By the mid-1960s the black and white of 50s Britain had given way to a world of colour. There was a fashion revolution going on, and Zandra tells Lulu what it was like starting out as a young designer in the mid-60s. While London was the style capital, dedicated followers of fashion could be found all around the country. We hear from Yvonne, then a teenager in Newcastle, who talks us through the experience of being a fashion-obsessive on Tyneside, and how you just couldn’t get away with some of the looks that were popular down south. People were quick to judge, and so hemlines were kept below the knee. If a girl wore a miniskirt, “ all the neighbours would be out. And saying look - its above the knee. She would be classed as someone who was quite risqué”.
We meet an ex-mod and an ex-rocker, who give us the inside story of the decade’s most notorious gang rivalry. As John, a mod, admits, “it didn’t bother us being labelled as hooligans. Because that’s what we were.” Nevertheless, he tells us about witnessing the infamous tussles between mods and rockers on Brighton Beach, and describes how he feels the media blew it out of all proportion. Also in today’s episode, Charlie Ross discovers how the mods achieved ‘Lambrettability’ with that most groovy of fashion accessories – the scooter. But why was it the mods favourite mode of transport? Apparently it was just perfect if you wanted to avoid getting oil on your bottle-green mohair suit.

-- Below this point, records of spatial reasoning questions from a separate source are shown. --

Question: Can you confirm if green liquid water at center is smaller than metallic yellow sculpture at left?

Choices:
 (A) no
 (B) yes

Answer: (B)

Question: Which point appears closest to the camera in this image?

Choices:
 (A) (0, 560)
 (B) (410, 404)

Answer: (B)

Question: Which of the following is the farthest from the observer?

The sixties was a great time to be young, and with the launch of Top of The Pops even the stuffy old BBC were taking teenagers seriously. In 1964, one young man suddenly found himself in the heart of the establishment. Robin Wilson recalls how, as a student at Oxford, he watched the results of the 1964 general election with the growing realisation that his father Harold was going to be the next prime minister. Robin tells us what it was like living in a flat at the top of 10 Downing Street, meeting pop stars and celebrities at swanky receptions, and having the PM pop upstairs to join the family for lunch, as he took a quick break from running the country.